Para começar, podemos afirmar categoricamente que já não se fazem burgueses como antigamente! A origem da classe burguesa é diferente em vários países, em Inglaterra, Espanha e Itália, por exemplo, vamos ter diferentes formas de origem burguesa, mas o que podemos afirmar em linhas gerais, é que ser burguês hoje é ser adepto ao estilo de vida capitalista. A confusão é conhecida e gera cara feia e ressentimentos quando apontamos o dedo e denunciamos certos comportamentos, assim, me parece razoável buscar pistas do que seria um burguês em pleno século 21, para que as acusações sejam mais precisas (risos malígnos)
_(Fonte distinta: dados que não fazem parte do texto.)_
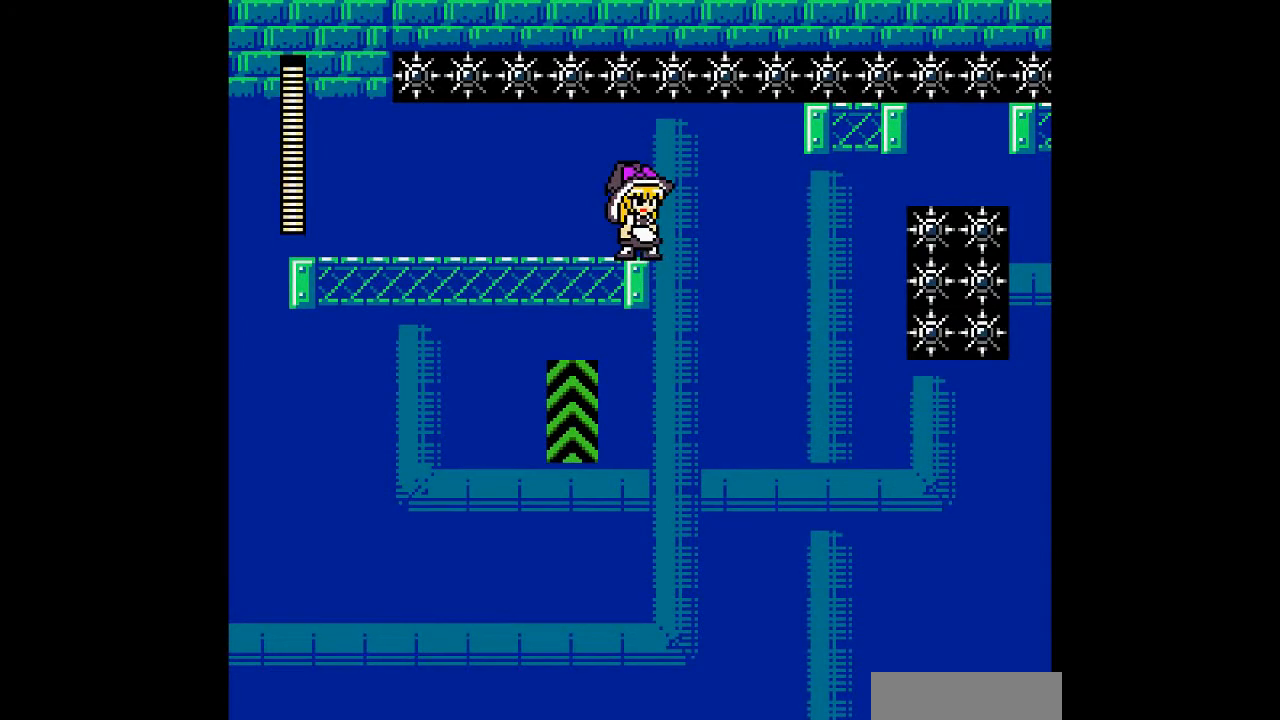
{"buttons": ["DPAD_LEFT"], "events": [[333, "DPAD_LEFT", "down"], [333, "DPAD_RIGHT", "up"]]}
Obviamente, como qualquer classificação desde Ari até os dias de hoje, existem exceções, sabemos que algumas vezes é impossível definir bem que tipo de burguês é uma pessoa singular, porque para isso é necessário conhecer bem os bastidores da história de cada um. Mas em linhas gerais, poderíamos detectar 6 tipos básicos, como sugestão.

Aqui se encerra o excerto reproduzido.